Recently, I decided to learn Ruby, the programming language du jour of Internet startups.

The main reason was an essay in The Thoughtworks Anthology, a collection of essays about software development from some of my field's luminaries. The essay argued for polyglot programming, especially since the Java Virtual Machine enjoys wide distribution; a mature, scalable implementation; and a number of languages that compile down to Java bytecode. It showed a typical "isBlank" method in Java and an implementation in Ruby (in particular, JRuby) that was one-third the length and much more readable. The end result: code that's easier to maintain overall.

There were a few other reasons. If I'm laid off, Ruby knowledge would be a good resume item. I'm also drawn to the language's "Behavior Driven Development" testing tools Cucumber and RSpec, which a co-worker showed me. But the Thoughtworks essay was the catalyst.

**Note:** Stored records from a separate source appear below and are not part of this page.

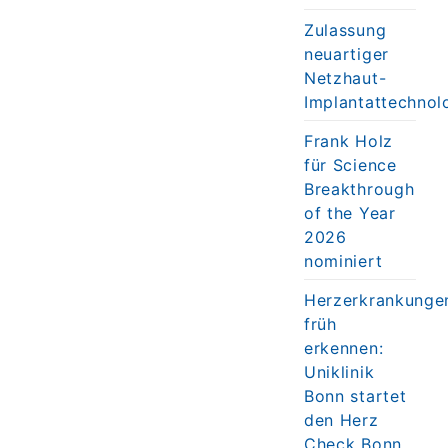
Zulassung
neuartiger
Netzhaut-
Implantattechnol
Frank Holz
für Science
Breakthrough
of the Year
2026
nominiert
Herzerkrankunge
früh
erkennen:
Uniklinik
Bonn startet
den Herz
Check Bonn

I bought the "pickaxe" book and dug in.

As I've said before, I have a standard programming project I assign myself when I'm learning a new language: a solver for various types of word puzzles that you'd find in the monthly publication of the National Puzzlers' League. By the end of writing it, I have a good sense of the language's syntax, I've dug into the established class library a bit, and I've even learned something about performance: The dictionary I use is 838,000 lines, which means that I often have to optimize the code that runs in the loop over those lines.

I got my program up and running pretty quickly, and it's easy to see why people like Ruby. Even complicated tasks come together in some form pretty quickly in a much less verbose form than they would in, say, Java. I like that the language includes mixins, a way to fake multiple inheritance, and I like that you can add behavior to an existing class (which you can also do in Objective-C via categories) without subclassing it. I added a method to the String class with no effort.

And, though I haven't tried this yet, Ruby can plug in to the Open Scripting Architecture (do they still call it that?) on Mac OS X so you can control your applications via a Ruby script. At this stage in my life, I'd prefer writing a Ruby script to writing something in AppleScript.

Next, I'll try and put up a simple Ruby on Rails app. I haven't fully embraced Ruby as the one true path, but it's definitely a worthwhile addition to your programming toolkit.